How Do You Calculate Displacement with Varying Force Over Time?

[getty102]

Homework Statement

Find Δx
Given:
F_xe^-(t/T)
v₀=-41.2 m/s
t_f=84.54 s
T=46 s
F_x=13.4 N
m=8.8 kg

Homework Equations

F=ma

The Attempt at a Solution

a=F_xe^-(t/T)/m
dv/dt=F_xe^-(t/T)/m

*integrate both sides*
v=[(-T)F_x)/m]e^-(t/T)+v₀
dx/dt=[(-T)F_x/m]e^-(t/T)+v₀

*take the definite integral between t₀ and t_f*
x=[(T²)F_x)/m]e^-(t/T)+v₀t

I am doing something wrong as my answer of 6192.301 m, is not correct

 

[cepheid]

Homework Statement

Find Δx
Given:
F_xe^-(t/T)
v₀=-41.2 m/s
t_f=84.54 s
T=46 s
F_x=13.4 N
m=8.8 kg

Homework Equations

F=ma

The Attempt at a Solution

a=F_xe^-(t/T)/m
dv/dt=F_xe^-(t/T)/m

*integrate both sides*
v=[(-T)F_x)/m]e^-(t/T)+v₀
dx/dt=[(-T)F_x/m]e^-(t/T)+v₀

*take the definite integral between t₀ and t_f*
x=[(T²)F_x)/m]e^-(t/T)+v₀t

I am doing something wrong as my answer of 6192.301 m, is not correct

I think perhaps your problem comes in assuming that the constant of integration is equal to v₀ (in red above). That is not the case in this situation. To see this, use the generic symbol "C" for the constant of integration here:$$v(t) = \int a(t)\,dt = \frac{F_x}{m}\int e^{-t/T}\,dt = -\frac{T F_x}{m} e^{-t/T} + C$$Now, to solve for C, plug t = 0 into this expression.
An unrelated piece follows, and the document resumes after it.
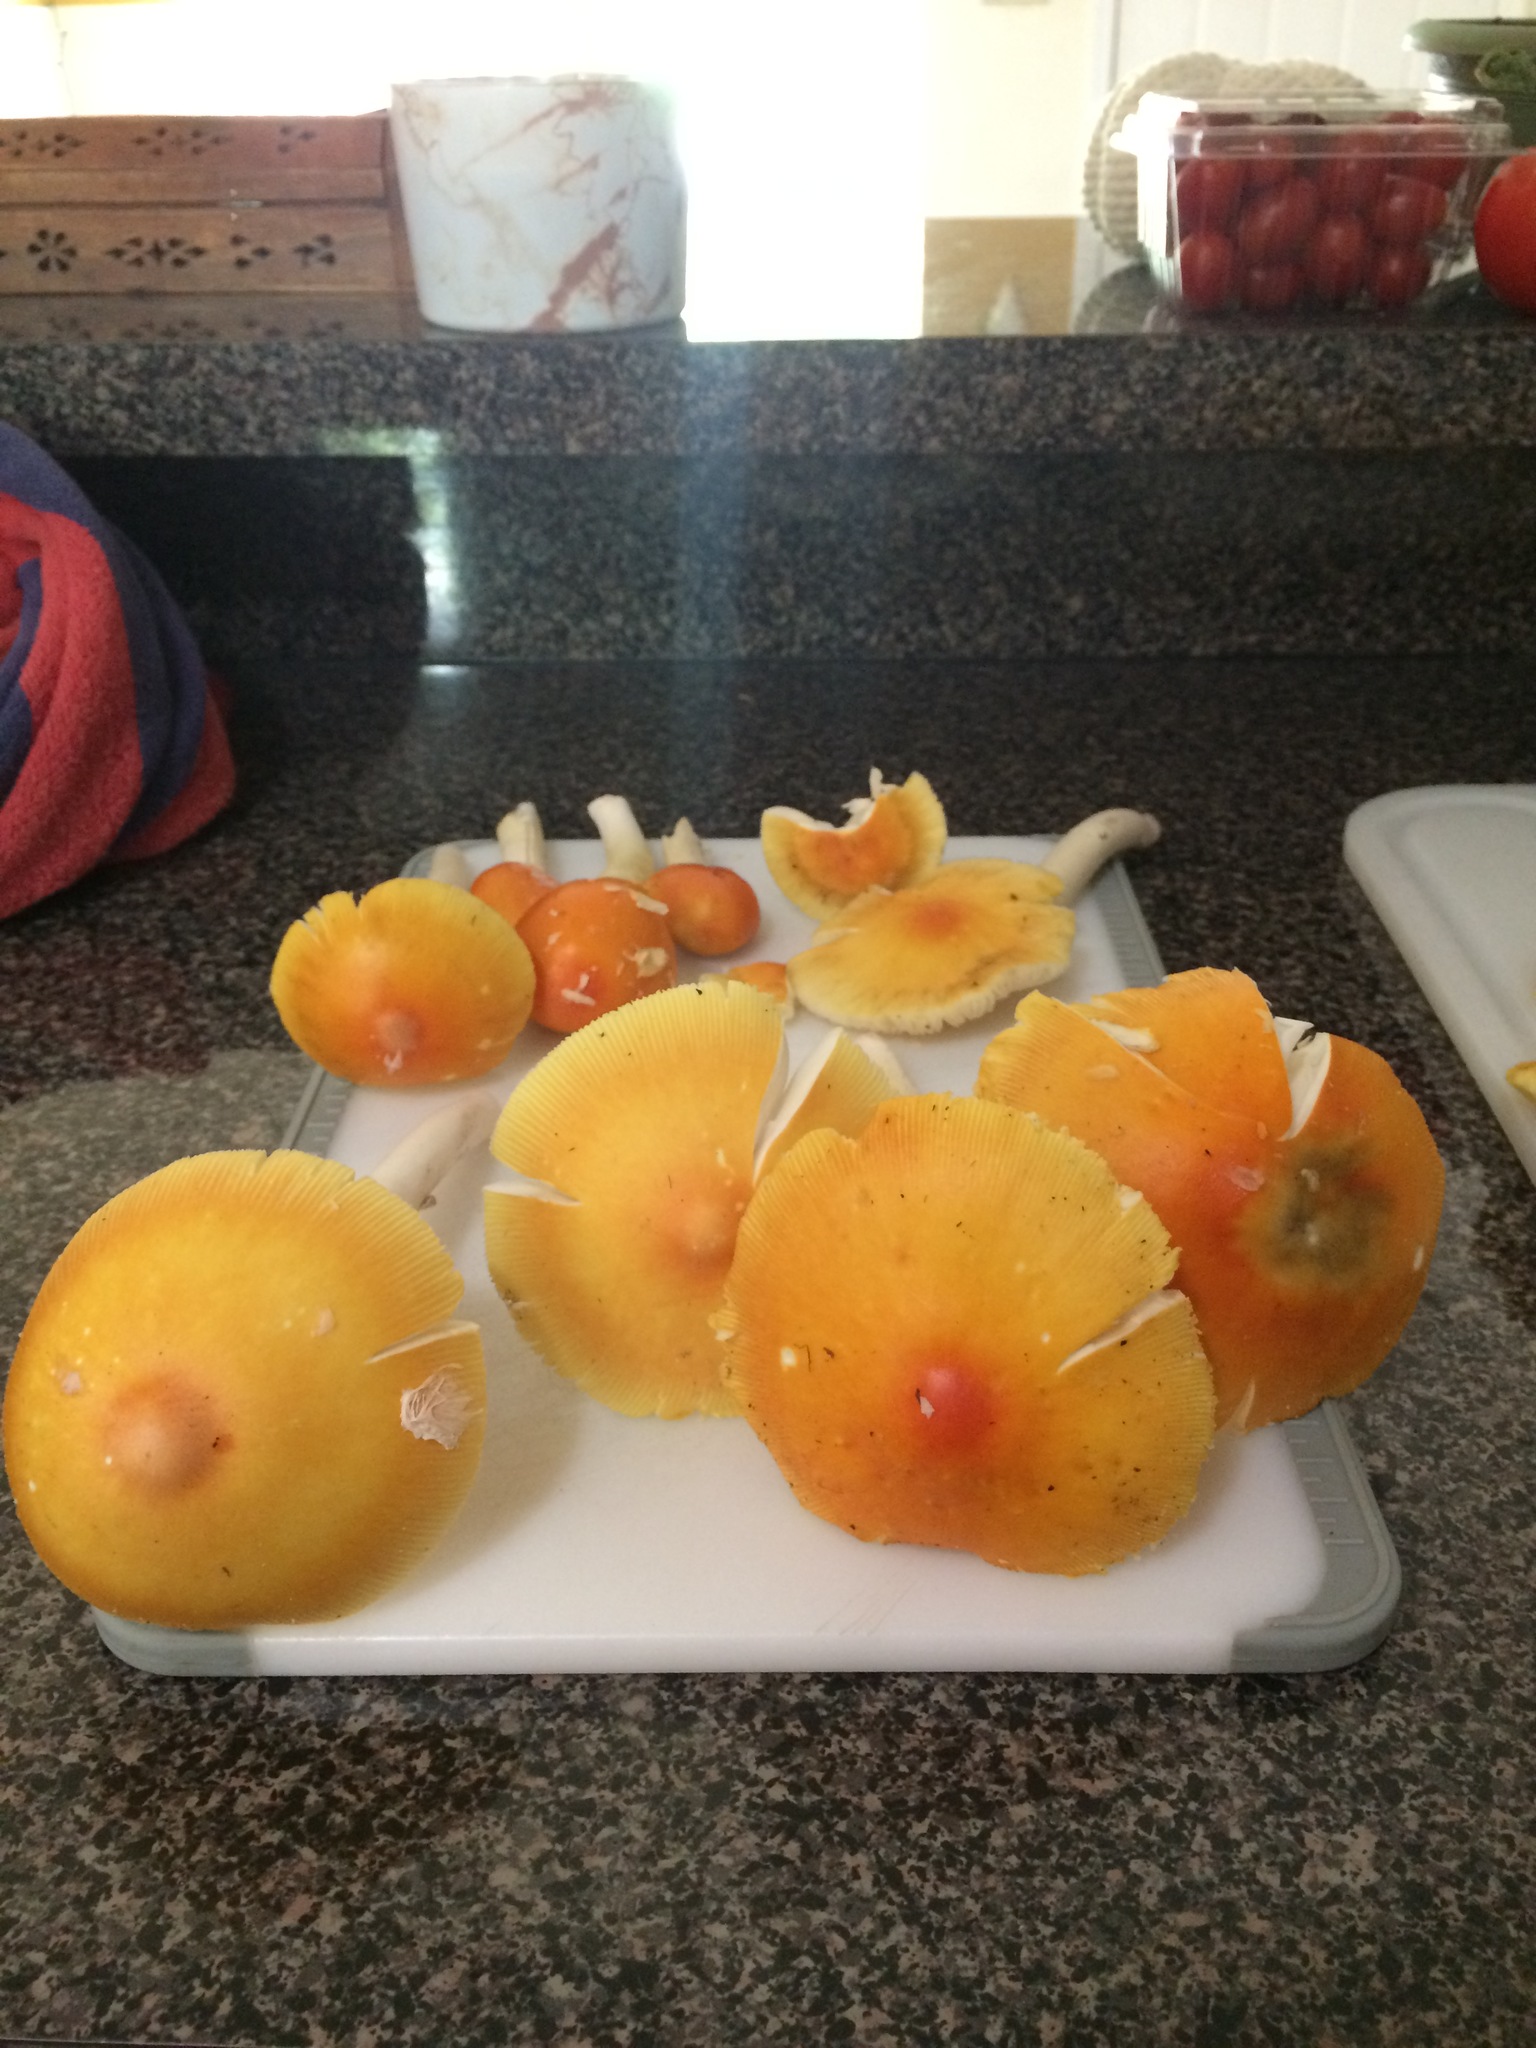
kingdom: Fungi
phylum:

Note that e⁰ = 1, NOT 0:$$v(0) = v_0 = -\frac{T F_x}{m} + C \\ \Rightarrow C = v_0 + \frac{T F_x}{m}$$If we plug this expression for C back into the expression for v(t), we end up with:$$v(t) = v_0 + \frac{T F_x}{m}(1 - e^{-t/T})$$Can you take it from here?